Work item: Turn the records from the line with "True or false: humidity" through the end of the records into a numbered list, one item per line, skipping blank lines and leaving the pictures out.

Data to process:
##########

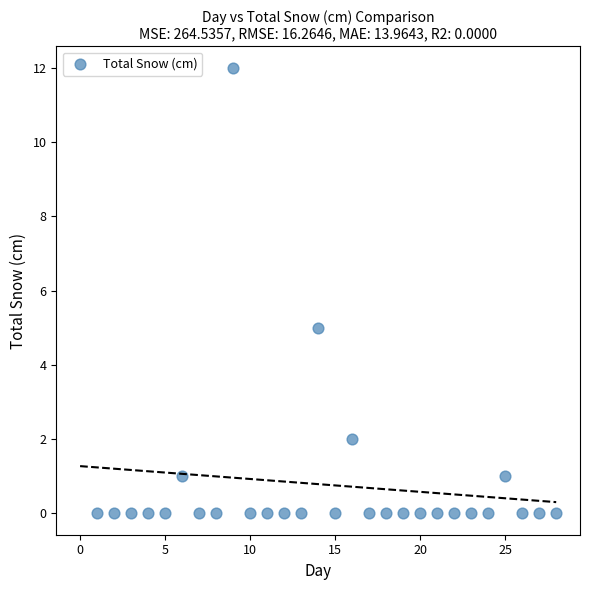

What is the range of X values (max minus min)?

27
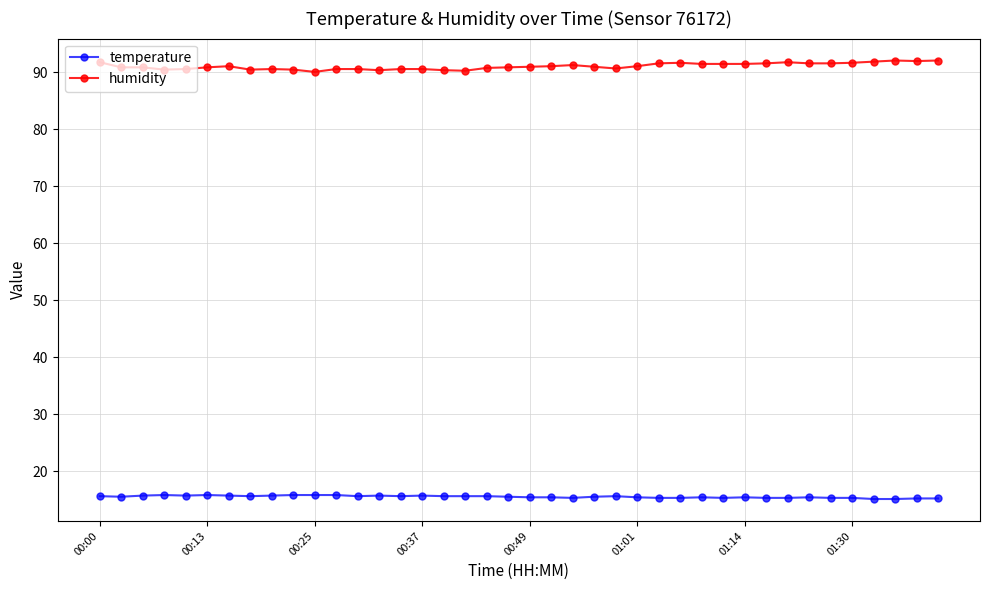

True or false: humidity and temperature cross at least once.

False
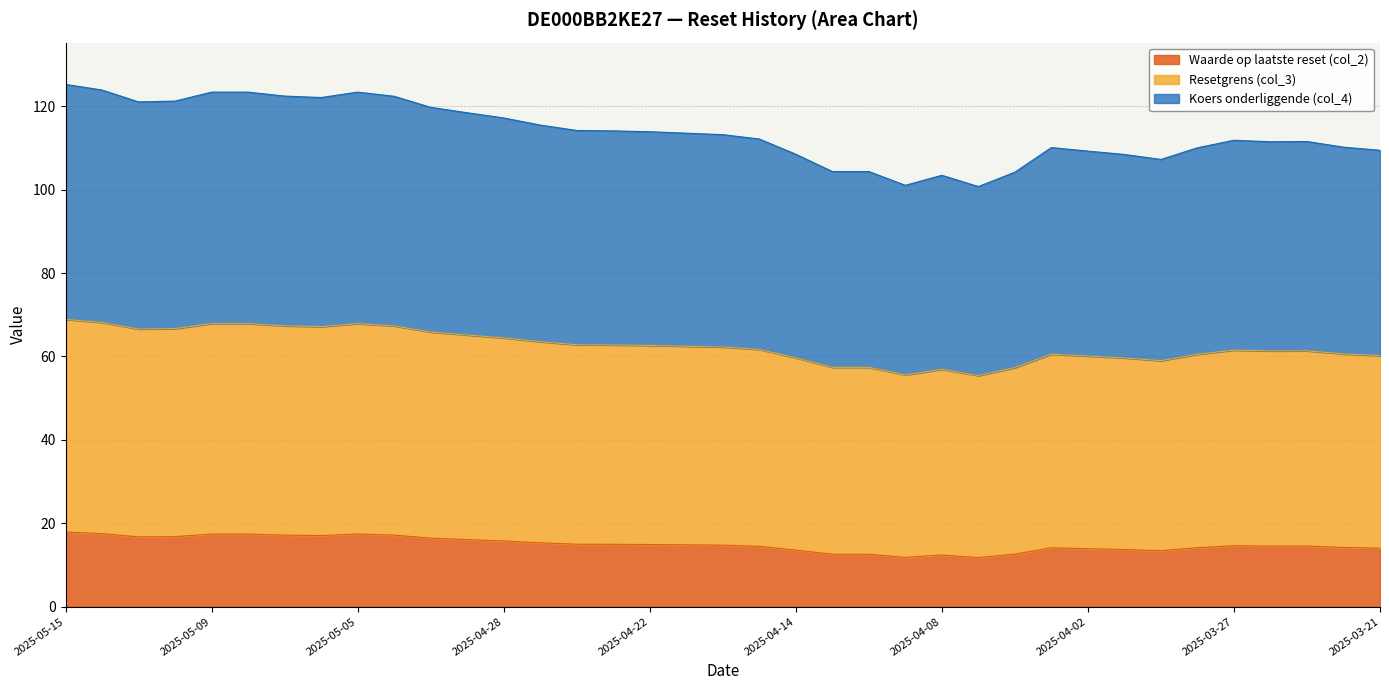

At which label does Koers onderliggende (col_4) reach its peak?

2025-05-15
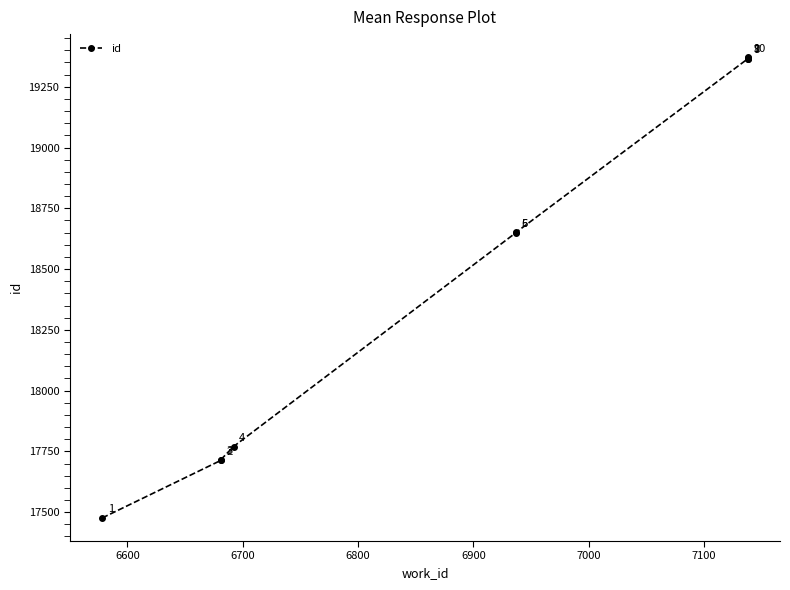

What is the difference between the maximum and minimum values?

1896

##########

Answer to this problem:
1. True or false: humidity and temperature cross at least once.
2. False
3. At which label does Koers onderliggende (col_4) reach its peak?
4. 2025-05-15
5. What is the difference between the maximum and minimum values?
6. 1896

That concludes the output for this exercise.